■ **PASSAGE GIVEN**
:::::

Tuesday, February 28, 2012

ruined

"Man of sorrows," what a name for the Son of God who came, ruined sinners to reclaim...

My getting-ready-for-bed routine was captivated by these lyrics last night. And not even the entire line, but just two words: ruined sinners.

Huh. Sinner, yes. Absolutely. Daily. Moment-by-moment. Each one from birth. Prideful, arrogant, self-"saving," hypocrite. Jealous, haughty, competitive, lazy. Yes, I can easily claim all of these.

But ruined? Is that not just the slightest bit harsh? 

When I look at the list of sins I just made, I nearly chuckle to think those would not add up to "ruined." However, per those same sins, I so easily feel that I still bring so many good things to the table when I come to feast with Jesus. Perhaps the thought never comes quite so bluntly, but wrapped into my motivations and expectations and assumptions about this spiritual life is the subtle yet potent notion that God is lucky to have me on His side. Feelings and attitudes of self-importance and pride are stripped bare by a phrase like "ruined sinners."

Not just "people who messed up but were still pretty much good."

Not "precious sinners."

Not "pitiable sinners."

Not "well-they-tried-their-best sinners" or "they-did-more-good-than-bad sinners."

RUINED sinners. 

Ruined (adjective): botched, broken, defaced, done for, harmed, harried, hurt, impaired, injured, marred, mutilated, pillaged, plundered, robbed, spoiled.

Not painting a picture of a worn down mini-hero hobbling to the table really, is it? Given that this word is describing sinners, wrongdoers and offenders, it follows that nothing about the described is at all appealing or admirable or worthwhile or even functional. More that the back-stabber, liar, cheat has reached utter destruction and been left for dead. That the status of sinner equates to ruin.

Humbling re-realization for a rule-following, people-pleasing, score-keeping, "good" girl.

And, surprisingly enough, here is joy! That I am loved, reclaimed, valued by my Heavenly Father, not because I have done anything at all, and not because He gains anything from me that He did not already have, but because He gets glory in redeeming my ruins. He gets praise in the reconstruction. His universe-altering love is front and center when my neediness and sin and insufficiency are revealed.

:::::

■ **RECORD EXCERPTS**
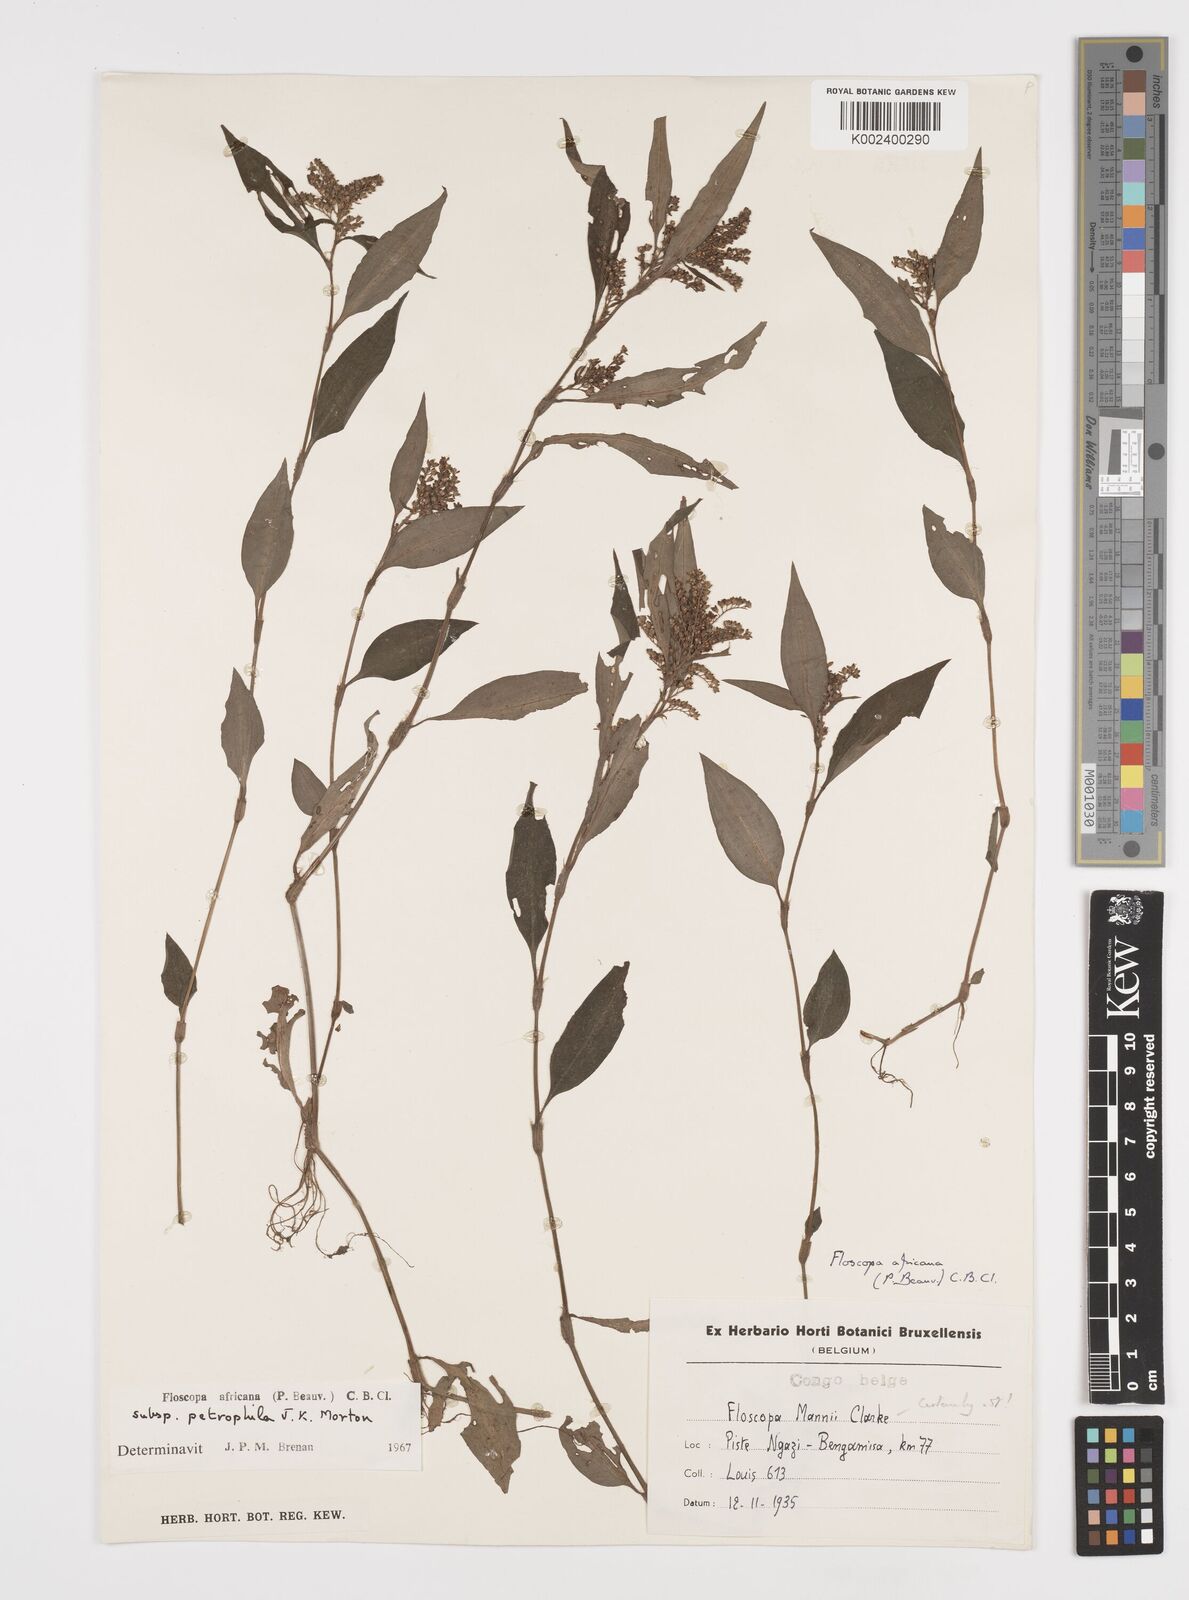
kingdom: Plantae
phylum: Tracheophyta
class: Liliopsida
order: Commelinales
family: Commelinaceae
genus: Floscopa
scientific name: Floscopa africana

:::::

■ **WRITTEN EXERCISE 1**
List each descriptor that the post on ruined sinners places before the word "girl" in its sentence about a humbling re-realization.
■ **WRITTEN EXERCISE 2**
Copy out the passage of the post on ruined sinners starting at "Tuesday, February 28, 2012" and ending at "slightest bit harsh?".

■ **TASK RESPONSE 1**
rule-following
people-pleasing
score-keeping
"good"

■ **TASK RESPONSE 2**
Tuesday, February 28, 2012

ruined

"Man of sorrows," what a name for the Son of God who came, ruined sinners to reclaim...

My getting-ready-for-bed routine was captivated by these lyrics last night. And not even the entire line, but just two words: ruined sinners.

Huh. Sinner, yes. Absolutely. Daily. Moment-by-moment. Each one from birth. Prideful, arrogant, self-"saving," hypocrite. Jealous, haughty, competitive, lazy. Yes, I can easily claim all of these.

But ruined? Is that not just the slightest bit harsh?